Document passage Start Marker
# Help finding stud through vinyl siding of exterior wall



## raggedsweater (Jun 11, 2017)

I'm having trouble finding the studs through the exterior of our home. The walls are vinyl sided and I prefer not to have to lift it up. The purpose is to anchor window boxes directly to studs on 2nd floor of the home.

I tried locating the studs from the inside. There is a power outlet beneath the window, so I know where that stud is. I drilled from the outside and tried to insert a 3 inch screw to see if it bites wood, but it keeps spinning. Even angling the screw to the right and left of the hole does not seem to find anything.

Please help. The home was is a split entry, raised ranch built in 2012. I figure it should be standard construction with 16 inches between the studs.

Thanks.


----------



## ront02769 (Nov 28, 2008)

There should be a stud on each side of that window...maybe an inch and a half out from the inner part of the window frame.


----------



## ktmrider (Apr 3, 2017)

get yourself a siding tool and lift the siding up and look for studs and the rest should be on 16" center


----------



## jlhaslip (Dec 31, 2009)

ront02769 said:


> There should be a stud on each side of that window...maybe an inch and a half out from the inner part of the window frame.


Actually, there should be two pieces at each side of the window, a cripple and a stud and very likely a sill cripple on the inside of the window opening. That makes a decent target for the window box screws as long as the boxes are wider than the windows.


----------



## SeniorSitizen (Sep 10, 2012)

To the best of my knowledge we won't see a stud by lifting siding unless the house was built about 1925. If that's true and I wanted to hit a stud close to dead center I'd probably make myself about a 6" long 3/32" diameter drill bit, locate a stud from inside and bore a hole from inside out next to the stud. Then on the outside if I moved over 3/4" the correct direction that would be stud center.


----------



## SeniorSitizen (Sep 10, 2012)
Document passage End Marker
Dataset content Start Marker
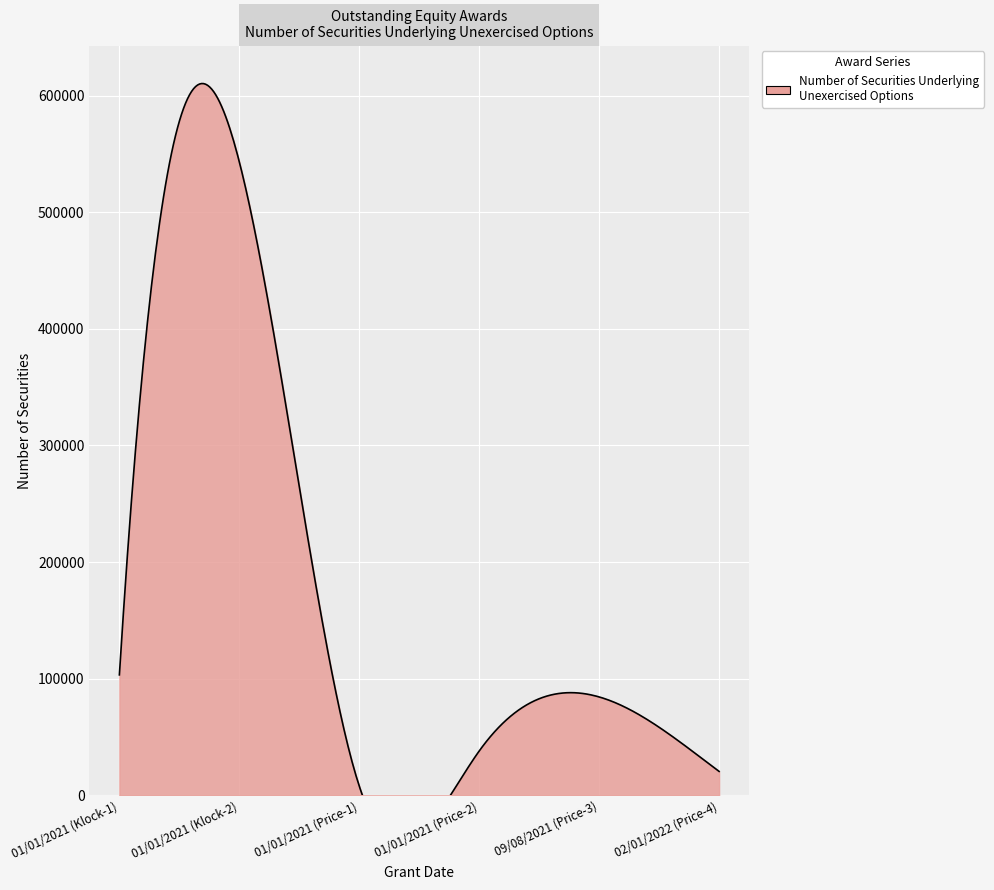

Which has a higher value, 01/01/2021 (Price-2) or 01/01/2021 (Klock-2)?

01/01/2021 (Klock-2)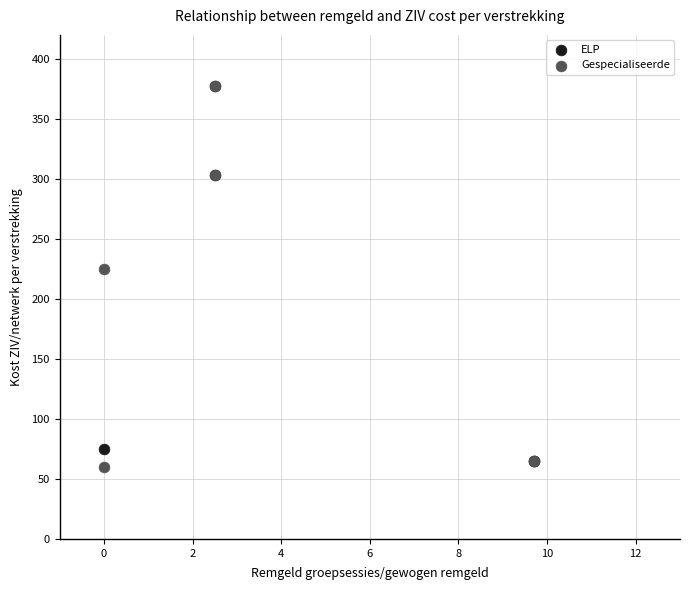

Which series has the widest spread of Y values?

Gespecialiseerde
Dataset content End Marker
Copy the forum thread on finding a stud through vinyl siding in full, word for word from its title to its last line. Leave out the listing.

Reply to the exercise
# Help finding stud through vinyl siding of exterior wall



## raggedsweater (Jun 11, 2017)

I'm having trouble finding the studs through the exterior of our home. The walls are vinyl sided and I prefer not to have to lift it up. The purpose is to anchor window boxes directly to studs on 2nd floor of the home.

I tried locating the studs from the inside. There is a power outlet beneath the window, so I know where that stud is. I drilled from the outside and tried to insert a 3 inch screw to see if it bites wood, but it keeps spinning. Even angling the screw to the right and left of the hole does not seem to find anything.

Please help. The home was is a split entry, raised ranch built in 2012. I figure it should be standard construction with 16 inches between the studs.

Thanks.


----------



## ront02769 (Nov 28, 2008)

There should be a stud on each side of that window...maybe an inch and a half out from the inner part of the window frame.


----------



## ktmrider (Apr 3, 2017)

get yourself a siding tool and lift the siding up and look for studs and the rest should be on 16" center


----------



## jlhaslip (Dec 31, 2009)

ront02769 said:


> There should be a stud on each side of that window...maybe an inch and a half out from the inner part of the window frame.


Actually, there should be two pieces at each side of the window, a cripple and a stud and very likely a sill cripple on the inside of the window opening. That makes a decent target for the window box screws as long as the boxes are wider than the windows.


----------



## SeniorSitizen (Sep 10, 2012)

To the best of my knowledge we won't see a stud by lifting siding unless the house was built about 1925. If that's true and I wanted to hit a stud close to dead center I'd probably make myself about a 6" long 3/32" diameter drill bit, locate a stud from inside and bore a hole from inside out next to the stud. Then on the outside if I moved over 3/4" the correct direction that would be stud center.


----------



## SeniorSitizen (Sep 10, 2012)